AUC metric ranges from 0.50 to 1.00 and more closer the AUC is to 1.00, more it indicates that the model does a good job in discriminating between the two categories which comprises our target variable - Outcome.
Now we make our predictions on the test data
pred.diab.test <- predict(final_model,newdata = diab.test, type="response")
#Convert probabilities to values
test_tab <- table(diab.test$Outcome,pred.diab.test > 0.5)
test_tab
##
## FALSE TRUE
## 0 83 8
## 1 29 34
accuracy_test <- round(sum(diag(test_tab))/sum(test_tab),2)
accuracy_test
## [1] 0.76
We see that the above output gives us an accuracy rate of 73%. We can further improve the performance of this model.
pred2 <- prediction(pred.diab.test,diab.test$Outcome)
perf <- performance(pred,"tpr","fpr")
plot(perf,colorize=TRUE,print.cutoffs.at=seq(0,1,0.1),text.adj=c(-0.2,1.7))
abline(a=0,b=1)
auc_out <- round (unlist(slot(performance(pred,"auc"),"y.values")),2)
legend(.8,.2,auc_out,title="AUC",cex= 0.5)
Now, we can see here that the curve generated by the test data is equal to the curve generated by the training data. Overfitting is a situation where the training data provides a model accuracy greater than the test data. But with our model, we achieve very good accuracy at 88%.
So we can say that the prediction is reliable enough to identify whether a person is affected by diabetes or not when its fed a set of variables.
Now we are gonna perform cross validation which is another approach to manipulation of training and test data.
This is a 5 fold cross validation where the dataset is divided into 5 parts and each part serves as the test set and the rest of them serve as training set.
cv.glm(data=diab.train,glmfit = final_model,K=5)$delta[2]
## [1] 0.1533482
We get a low error rate of 14% which is good for a model.We try another variant of cross validation to make sure that the final model is perfect to predict diabetes.

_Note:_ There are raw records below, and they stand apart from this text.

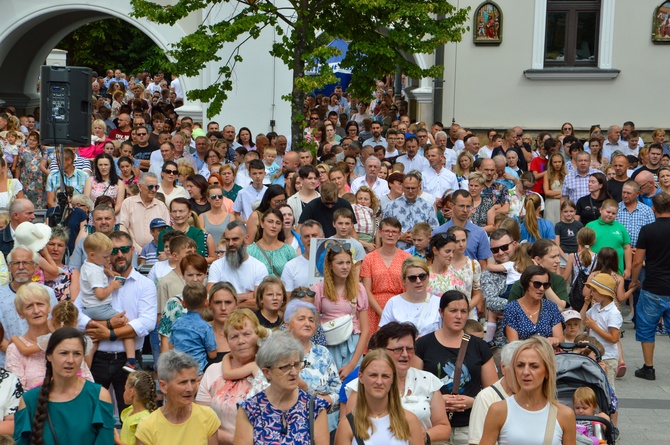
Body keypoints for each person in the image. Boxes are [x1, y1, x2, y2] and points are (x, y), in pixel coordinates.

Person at [76, 231, 157, 411]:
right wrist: (109, 325)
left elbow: (147, 322)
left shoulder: (145, 284)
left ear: (133, 251)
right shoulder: (96, 278)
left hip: (128, 360)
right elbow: (76, 315)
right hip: (97, 359)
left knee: (130, 414)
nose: (120, 254)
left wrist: (109, 333)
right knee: (90, 413)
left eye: (125, 249)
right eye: (115, 250)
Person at [344, 322, 451, 443]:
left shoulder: (428, 381)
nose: (405, 354)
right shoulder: (362, 385)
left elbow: (444, 427)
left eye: (410, 349)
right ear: (381, 349)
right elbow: (351, 428)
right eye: (398, 349)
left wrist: (422, 435)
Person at [413, 290, 497, 445]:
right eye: (453, 311)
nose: (459, 316)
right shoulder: (423, 345)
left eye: (464, 311)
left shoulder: (479, 346)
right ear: (441, 312)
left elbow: (493, 392)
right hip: (434, 425)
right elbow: (413, 388)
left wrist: (474, 401)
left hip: (470, 425)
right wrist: (437, 400)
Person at [13, 327, 115, 445]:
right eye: (64, 353)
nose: (70, 360)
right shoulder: (29, 400)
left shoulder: (99, 396)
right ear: (49, 356)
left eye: (77, 354)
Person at [234, 332, 330, 445]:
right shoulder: (250, 409)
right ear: (267, 372)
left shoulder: (315, 407)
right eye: (285, 367)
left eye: (296, 364)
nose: (294, 372)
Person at [478, 337, 576, 445]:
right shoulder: (498, 410)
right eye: (520, 365)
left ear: (547, 371)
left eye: (534, 366)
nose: (525, 372)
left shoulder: (565, 415)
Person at [196, 309, 269, 444]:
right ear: (227, 340)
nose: (241, 341)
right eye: (234, 336)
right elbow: (201, 420)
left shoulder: (271, 370)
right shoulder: (213, 371)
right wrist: (236, 440)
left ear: (258, 335)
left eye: (247, 334)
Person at [336, 349, 424, 445]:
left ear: (393, 379)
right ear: (360, 377)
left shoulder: (410, 421)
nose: (379, 381)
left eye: (385, 376)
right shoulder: (347, 425)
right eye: (373, 375)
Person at [78, 232, 138, 371]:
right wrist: (112, 286)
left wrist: (108, 272)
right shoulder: (95, 272)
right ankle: (131, 361)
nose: (108, 260)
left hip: (90, 309)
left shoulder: (88, 265)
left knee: (94, 342)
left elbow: (98, 269)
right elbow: (100, 294)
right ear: (92, 255)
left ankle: (85, 368)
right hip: (99, 307)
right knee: (126, 324)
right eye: (106, 257)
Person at [135, 350, 220, 445]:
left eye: (193, 381)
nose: (190, 388)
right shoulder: (147, 426)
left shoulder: (208, 417)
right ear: (163, 386)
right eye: (183, 382)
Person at [282, 299, 341, 433]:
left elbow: (338, 391)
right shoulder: (277, 353)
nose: (307, 323)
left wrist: (323, 400)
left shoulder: (323, 353)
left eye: (311, 320)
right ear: (287, 324)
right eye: (301, 319)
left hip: (320, 426)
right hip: (285, 426)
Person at [312, 243, 369, 380]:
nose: (345, 267)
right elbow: (315, 325)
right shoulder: (318, 289)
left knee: (352, 387)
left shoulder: (359, 289)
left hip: (352, 344)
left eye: (348, 262)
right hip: (328, 343)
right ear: (330, 265)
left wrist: (352, 364)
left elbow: (365, 329)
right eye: (340, 263)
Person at [361, 217, 411, 334]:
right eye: (387, 231)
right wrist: (382, 313)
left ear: (399, 235)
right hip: (374, 309)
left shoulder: (406, 258)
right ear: (379, 233)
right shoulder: (369, 258)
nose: (390, 235)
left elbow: (409, 288)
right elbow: (366, 290)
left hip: (400, 309)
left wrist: (395, 313)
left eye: (394, 232)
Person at [468, 341, 522, 445]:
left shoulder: (535, 395)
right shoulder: (486, 398)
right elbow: (476, 441)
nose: (524, 373)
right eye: (519, 366)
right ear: (503, 368)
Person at [207, 221, 269, 309]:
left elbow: (258, 302)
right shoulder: (217, 265)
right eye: (227, 239)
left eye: (235, 239)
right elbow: (211, 297)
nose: (230, 244)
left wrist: (226, 301)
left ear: (246, 238)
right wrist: (248, 295)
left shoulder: (259, 267)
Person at [6, 284, 53, 390]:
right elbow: (16, 394)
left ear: (49, 307)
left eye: (40, 304)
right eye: (29, 306)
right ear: (21, 313)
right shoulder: (14, 349)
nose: (36, 311)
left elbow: (85, 379)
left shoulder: (63, 340)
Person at [504, 265, 564, 347]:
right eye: (537, 284)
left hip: (547, 355)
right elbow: (513, 344)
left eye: (545, 285)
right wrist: (542, 343)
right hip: (522, 357)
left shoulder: (551, 307)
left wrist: (555, 340)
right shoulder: (512, 308)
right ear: (526, 283)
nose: (542, 288)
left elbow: (560, 339)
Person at [580, 273, 622, 389]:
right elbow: (581, 320)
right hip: (593, 354)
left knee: (607, 388)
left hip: (607, 357)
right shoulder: (595, 307)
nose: (591, 293)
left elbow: (614, 338)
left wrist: (595, 327)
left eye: (594, 290)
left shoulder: (613, 313)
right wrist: (586, 303)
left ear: (603, 292)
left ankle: (611, 407)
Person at [380, 257, 441, 336]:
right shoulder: (393, 303)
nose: (418, 281)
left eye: (422, 276)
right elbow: (382, 336)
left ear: (428, 277)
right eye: (412, 278)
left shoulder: (438, 302)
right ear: (404, 281)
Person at [383, 171, 439, 249]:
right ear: (402, 186)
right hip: (397, 252)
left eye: (413, 188)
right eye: (407, 188)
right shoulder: (392, 206)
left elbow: (434, 231)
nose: (410, 191)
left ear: (419, 186)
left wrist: (419, 239)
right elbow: (384, 230)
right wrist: (401, 237)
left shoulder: (427, 207)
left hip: (421, 253)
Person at [509, 239, 569, 310]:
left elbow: (559, 308)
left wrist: (544, 283)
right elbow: (511, 311)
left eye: (558, 256)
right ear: (537, 260)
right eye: (553, 257)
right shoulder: (520, 284)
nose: (558, 261)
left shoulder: (558, 280)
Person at [120, 172, 171, 251]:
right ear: (140, 187)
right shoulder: (128, 203)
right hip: (133, 251)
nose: (154, 190)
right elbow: (123, 227)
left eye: (156, 187)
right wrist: (138, 249)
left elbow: (166, 232)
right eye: (150, 187)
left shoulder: (162, 206)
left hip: (156, 253)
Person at [586, 199, 631, 277]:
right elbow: (584, 246)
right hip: (594, 270)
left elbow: (627, 248)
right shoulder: (590, 226)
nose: (610, 215)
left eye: (613, 213)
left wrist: (628, 269)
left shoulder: (620, 227)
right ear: (601, 210)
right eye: (608, 212)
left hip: (617, 270)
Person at [248, 209, 297, 277]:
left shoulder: (288, 250)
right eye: (270, 222)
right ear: (262, 224)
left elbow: (294, 275)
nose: (274, 226)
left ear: (281, 227)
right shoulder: (250, 251)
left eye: (278, 223)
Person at [117, 371, 157, 445]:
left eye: (125, 389)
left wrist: (117, 440)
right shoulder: (130, 411)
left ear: (131, 393)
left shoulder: (142, 419)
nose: (124, 392)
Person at [543, 153, 566, 224]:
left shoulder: (567, 175)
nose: (557, 164)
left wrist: (553, 193)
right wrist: (562, 193)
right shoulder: (547, 175)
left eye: (559, 162)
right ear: (551, 163)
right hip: (550, 203)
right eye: (555, 162)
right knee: (550, 224)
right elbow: (547, 192)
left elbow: (568, 193)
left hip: (563, 203)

LOOCV is the type of cross validation where one record is used as test set and the rest is used as training set.
cv.glm(data = diab.train, glmfit = final_model, K = nrow(diab.train))$delta[2]
## [1] 0.1528156
The overall error estimate on the final model is 14%. Thus this model can be used to reliably predict whether a person gets affected with diabetes or not.
The Model has an accuracy of 88% on both training and testing data.